For the third term :

n(n-1)/2! (2x)ⁿ⁻²

= n(n-1)/2 × (2x)ⁿ⁻²

[Since 2! = 2 x 1 = 2]

= n(n-1)/2 × 2ⁿ⁻² × xⁿ⁻²

(Using the indices law for the brackets as seen in the previous terms)

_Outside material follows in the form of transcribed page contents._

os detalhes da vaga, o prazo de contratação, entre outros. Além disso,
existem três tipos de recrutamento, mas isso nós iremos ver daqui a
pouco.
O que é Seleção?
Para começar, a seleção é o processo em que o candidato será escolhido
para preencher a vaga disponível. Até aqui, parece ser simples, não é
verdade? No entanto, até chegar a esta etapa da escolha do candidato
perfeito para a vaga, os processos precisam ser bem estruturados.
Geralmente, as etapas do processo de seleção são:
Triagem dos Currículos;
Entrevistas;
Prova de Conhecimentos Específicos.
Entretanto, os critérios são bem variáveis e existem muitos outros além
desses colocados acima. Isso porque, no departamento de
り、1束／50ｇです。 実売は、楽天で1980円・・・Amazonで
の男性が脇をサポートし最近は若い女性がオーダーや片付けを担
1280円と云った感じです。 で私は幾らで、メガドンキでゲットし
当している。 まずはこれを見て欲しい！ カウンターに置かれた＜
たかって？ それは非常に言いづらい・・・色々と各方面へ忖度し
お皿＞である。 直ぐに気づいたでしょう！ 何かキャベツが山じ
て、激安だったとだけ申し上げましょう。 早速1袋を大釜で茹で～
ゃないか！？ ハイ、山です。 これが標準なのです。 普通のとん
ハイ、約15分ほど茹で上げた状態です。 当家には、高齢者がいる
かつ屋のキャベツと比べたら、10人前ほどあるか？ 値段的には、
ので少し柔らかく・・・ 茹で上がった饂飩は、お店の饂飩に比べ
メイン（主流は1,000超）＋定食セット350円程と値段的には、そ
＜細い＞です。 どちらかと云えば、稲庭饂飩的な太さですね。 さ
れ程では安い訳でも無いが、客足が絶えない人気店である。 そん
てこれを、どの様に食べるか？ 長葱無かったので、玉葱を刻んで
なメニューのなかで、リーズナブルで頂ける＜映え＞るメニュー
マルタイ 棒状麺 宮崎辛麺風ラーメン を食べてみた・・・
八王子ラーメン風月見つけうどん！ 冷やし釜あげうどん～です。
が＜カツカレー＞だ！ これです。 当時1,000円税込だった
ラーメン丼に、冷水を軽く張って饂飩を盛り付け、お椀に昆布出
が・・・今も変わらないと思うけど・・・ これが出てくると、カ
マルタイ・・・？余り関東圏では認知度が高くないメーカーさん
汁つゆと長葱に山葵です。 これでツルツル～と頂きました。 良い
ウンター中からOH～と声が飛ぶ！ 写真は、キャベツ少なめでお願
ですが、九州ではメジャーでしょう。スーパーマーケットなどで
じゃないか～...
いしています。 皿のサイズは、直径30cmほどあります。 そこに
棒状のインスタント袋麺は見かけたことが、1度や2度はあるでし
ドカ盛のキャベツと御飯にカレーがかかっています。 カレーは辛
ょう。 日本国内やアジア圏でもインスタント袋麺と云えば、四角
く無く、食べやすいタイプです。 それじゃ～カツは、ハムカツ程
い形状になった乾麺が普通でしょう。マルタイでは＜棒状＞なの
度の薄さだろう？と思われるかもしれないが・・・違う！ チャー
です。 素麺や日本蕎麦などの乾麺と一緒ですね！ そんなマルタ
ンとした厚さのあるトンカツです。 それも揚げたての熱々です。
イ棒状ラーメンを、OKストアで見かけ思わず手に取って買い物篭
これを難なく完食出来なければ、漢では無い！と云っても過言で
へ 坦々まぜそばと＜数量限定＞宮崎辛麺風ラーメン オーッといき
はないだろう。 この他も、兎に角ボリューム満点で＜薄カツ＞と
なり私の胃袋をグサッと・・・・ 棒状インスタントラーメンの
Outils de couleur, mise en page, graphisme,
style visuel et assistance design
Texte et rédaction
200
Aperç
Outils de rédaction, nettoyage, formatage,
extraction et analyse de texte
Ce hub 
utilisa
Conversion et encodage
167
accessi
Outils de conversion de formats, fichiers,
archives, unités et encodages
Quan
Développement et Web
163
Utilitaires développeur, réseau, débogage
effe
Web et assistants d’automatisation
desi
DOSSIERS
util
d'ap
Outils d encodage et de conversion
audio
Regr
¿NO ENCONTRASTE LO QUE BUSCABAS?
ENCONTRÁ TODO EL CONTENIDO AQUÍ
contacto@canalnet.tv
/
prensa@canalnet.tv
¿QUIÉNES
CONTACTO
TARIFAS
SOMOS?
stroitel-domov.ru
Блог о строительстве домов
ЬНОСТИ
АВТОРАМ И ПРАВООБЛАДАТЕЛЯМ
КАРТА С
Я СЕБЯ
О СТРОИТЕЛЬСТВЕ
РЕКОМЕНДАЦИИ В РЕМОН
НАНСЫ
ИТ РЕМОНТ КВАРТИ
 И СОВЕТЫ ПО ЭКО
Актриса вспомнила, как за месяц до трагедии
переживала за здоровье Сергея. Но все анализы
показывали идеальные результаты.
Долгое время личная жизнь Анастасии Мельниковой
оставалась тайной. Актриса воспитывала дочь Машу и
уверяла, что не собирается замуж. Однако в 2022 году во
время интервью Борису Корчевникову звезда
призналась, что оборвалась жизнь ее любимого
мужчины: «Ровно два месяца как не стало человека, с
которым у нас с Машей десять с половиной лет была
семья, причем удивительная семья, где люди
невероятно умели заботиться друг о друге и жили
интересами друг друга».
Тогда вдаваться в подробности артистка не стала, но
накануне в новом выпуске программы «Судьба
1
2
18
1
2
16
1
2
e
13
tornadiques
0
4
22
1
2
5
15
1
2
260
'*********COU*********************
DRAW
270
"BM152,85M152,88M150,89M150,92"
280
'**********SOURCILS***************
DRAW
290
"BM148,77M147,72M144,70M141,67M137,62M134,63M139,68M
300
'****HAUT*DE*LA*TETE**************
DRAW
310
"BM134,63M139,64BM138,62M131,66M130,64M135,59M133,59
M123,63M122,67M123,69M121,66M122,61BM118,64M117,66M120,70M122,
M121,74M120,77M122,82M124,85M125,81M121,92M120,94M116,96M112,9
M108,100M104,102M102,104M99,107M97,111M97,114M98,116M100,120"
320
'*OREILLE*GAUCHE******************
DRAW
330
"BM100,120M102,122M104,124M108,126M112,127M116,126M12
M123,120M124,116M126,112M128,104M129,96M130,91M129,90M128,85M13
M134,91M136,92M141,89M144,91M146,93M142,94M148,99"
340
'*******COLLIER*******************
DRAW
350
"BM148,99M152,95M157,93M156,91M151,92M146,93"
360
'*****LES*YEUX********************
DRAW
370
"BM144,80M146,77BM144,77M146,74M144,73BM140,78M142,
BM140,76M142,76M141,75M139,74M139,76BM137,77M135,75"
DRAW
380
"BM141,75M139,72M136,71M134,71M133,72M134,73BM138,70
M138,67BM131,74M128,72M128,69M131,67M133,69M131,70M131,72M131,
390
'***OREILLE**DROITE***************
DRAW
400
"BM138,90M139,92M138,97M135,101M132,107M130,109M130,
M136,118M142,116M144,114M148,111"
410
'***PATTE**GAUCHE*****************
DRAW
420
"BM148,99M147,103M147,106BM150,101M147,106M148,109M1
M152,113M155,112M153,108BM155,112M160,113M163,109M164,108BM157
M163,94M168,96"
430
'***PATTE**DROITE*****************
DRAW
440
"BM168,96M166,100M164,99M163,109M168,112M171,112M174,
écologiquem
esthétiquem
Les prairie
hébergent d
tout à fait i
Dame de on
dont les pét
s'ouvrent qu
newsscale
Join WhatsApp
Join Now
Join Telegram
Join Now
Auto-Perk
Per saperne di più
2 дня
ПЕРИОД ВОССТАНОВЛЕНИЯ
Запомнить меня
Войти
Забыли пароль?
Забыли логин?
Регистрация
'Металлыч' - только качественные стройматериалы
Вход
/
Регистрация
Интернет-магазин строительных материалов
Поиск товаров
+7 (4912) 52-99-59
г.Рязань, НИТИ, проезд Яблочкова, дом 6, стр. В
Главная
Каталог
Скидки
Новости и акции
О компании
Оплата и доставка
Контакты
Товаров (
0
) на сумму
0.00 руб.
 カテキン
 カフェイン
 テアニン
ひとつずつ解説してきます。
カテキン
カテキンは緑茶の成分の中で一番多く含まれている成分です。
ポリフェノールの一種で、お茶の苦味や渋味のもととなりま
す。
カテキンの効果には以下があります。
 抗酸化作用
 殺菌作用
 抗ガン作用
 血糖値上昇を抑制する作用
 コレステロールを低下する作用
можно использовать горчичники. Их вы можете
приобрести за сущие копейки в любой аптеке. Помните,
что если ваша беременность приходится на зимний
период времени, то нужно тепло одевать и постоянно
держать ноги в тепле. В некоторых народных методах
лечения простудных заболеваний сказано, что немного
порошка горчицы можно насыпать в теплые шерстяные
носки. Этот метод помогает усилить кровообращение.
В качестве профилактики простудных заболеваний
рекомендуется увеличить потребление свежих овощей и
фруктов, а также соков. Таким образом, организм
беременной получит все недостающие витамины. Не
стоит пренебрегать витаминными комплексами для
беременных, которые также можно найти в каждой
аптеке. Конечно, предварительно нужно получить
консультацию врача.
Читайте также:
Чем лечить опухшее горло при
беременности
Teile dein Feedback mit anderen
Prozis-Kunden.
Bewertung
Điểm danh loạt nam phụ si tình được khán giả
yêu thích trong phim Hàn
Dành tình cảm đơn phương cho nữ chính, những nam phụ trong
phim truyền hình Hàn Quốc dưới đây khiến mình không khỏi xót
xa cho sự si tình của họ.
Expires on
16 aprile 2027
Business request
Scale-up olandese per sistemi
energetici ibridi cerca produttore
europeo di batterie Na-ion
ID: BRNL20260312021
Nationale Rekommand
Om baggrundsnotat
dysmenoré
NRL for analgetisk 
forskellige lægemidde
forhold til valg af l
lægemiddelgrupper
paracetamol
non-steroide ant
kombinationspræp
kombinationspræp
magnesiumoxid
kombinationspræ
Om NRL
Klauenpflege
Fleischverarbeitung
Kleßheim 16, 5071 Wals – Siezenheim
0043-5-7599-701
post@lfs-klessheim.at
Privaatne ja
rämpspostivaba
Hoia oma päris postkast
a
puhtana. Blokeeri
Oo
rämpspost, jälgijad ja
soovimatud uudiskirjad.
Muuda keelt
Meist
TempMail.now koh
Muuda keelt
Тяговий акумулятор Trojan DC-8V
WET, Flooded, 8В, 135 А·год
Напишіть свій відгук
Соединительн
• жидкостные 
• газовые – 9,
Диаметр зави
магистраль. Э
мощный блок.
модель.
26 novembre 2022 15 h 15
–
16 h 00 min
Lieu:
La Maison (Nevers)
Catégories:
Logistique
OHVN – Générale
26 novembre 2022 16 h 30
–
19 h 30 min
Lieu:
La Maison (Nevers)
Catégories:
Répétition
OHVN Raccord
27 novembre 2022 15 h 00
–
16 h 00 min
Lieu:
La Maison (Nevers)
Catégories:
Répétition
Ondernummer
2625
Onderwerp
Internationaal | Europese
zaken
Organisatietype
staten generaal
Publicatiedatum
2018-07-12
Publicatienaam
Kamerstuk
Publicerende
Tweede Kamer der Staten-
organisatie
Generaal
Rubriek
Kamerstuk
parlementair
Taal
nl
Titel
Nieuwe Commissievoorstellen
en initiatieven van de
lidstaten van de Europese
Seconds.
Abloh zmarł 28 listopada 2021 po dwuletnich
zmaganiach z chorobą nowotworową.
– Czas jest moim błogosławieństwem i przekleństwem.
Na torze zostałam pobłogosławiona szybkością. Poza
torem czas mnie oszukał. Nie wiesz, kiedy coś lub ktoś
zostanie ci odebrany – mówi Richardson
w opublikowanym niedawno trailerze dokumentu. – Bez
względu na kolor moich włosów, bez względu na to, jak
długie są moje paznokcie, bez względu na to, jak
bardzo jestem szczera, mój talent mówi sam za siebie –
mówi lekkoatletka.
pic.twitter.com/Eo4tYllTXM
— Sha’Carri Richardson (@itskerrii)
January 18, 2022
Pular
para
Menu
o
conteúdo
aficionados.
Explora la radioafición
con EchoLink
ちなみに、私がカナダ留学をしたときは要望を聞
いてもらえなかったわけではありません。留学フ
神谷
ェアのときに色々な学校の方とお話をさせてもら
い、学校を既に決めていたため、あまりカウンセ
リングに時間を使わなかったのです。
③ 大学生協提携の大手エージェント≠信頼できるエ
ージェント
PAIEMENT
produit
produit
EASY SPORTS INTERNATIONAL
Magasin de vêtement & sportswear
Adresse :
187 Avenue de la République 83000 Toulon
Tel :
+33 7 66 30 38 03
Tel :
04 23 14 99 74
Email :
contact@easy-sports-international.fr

= n(n-1) × 2⁻¹ × 2ⁿ⁻² × xⁿ⁻²

[Recall the negative indices property a⁻¹ = 1/a
So (n-1)/2 = n(n-1) × 1/2 = n(n-1) × 2⁻¹ ]


= n(n-1) × 2⁻¹⁺ⁿ⁻² × xⁿ⁻²

[Recall the indices law aⁿ × aᵐ = aⁿ⁺ᵐ ]

= n(n-1) × 2ⁿ⁻³ xⁿ⁻²

= 2ⁿ⁻³ n(n-1) xⁿ⁻²

For the fourth term, 3! = 3 × 2 × 1 = 3 × 2

So,

n(n-1)(n-2) / 3!

= n(n-1)(n-2) / (3×2)


The idea is to keep the 3 in the denominator and change the 2 into a term with negative indices.

= n(n-1)(n-2) / 3 × 1/2

= n(n-1)(n-2) / 3 × 2-¹

From here you can combine the 2-¹ with the 2ⁿ-³ in the brackets (after you apply the indices law) to get 2ⁿ-⁴

The rest of the steps are just rearrangement.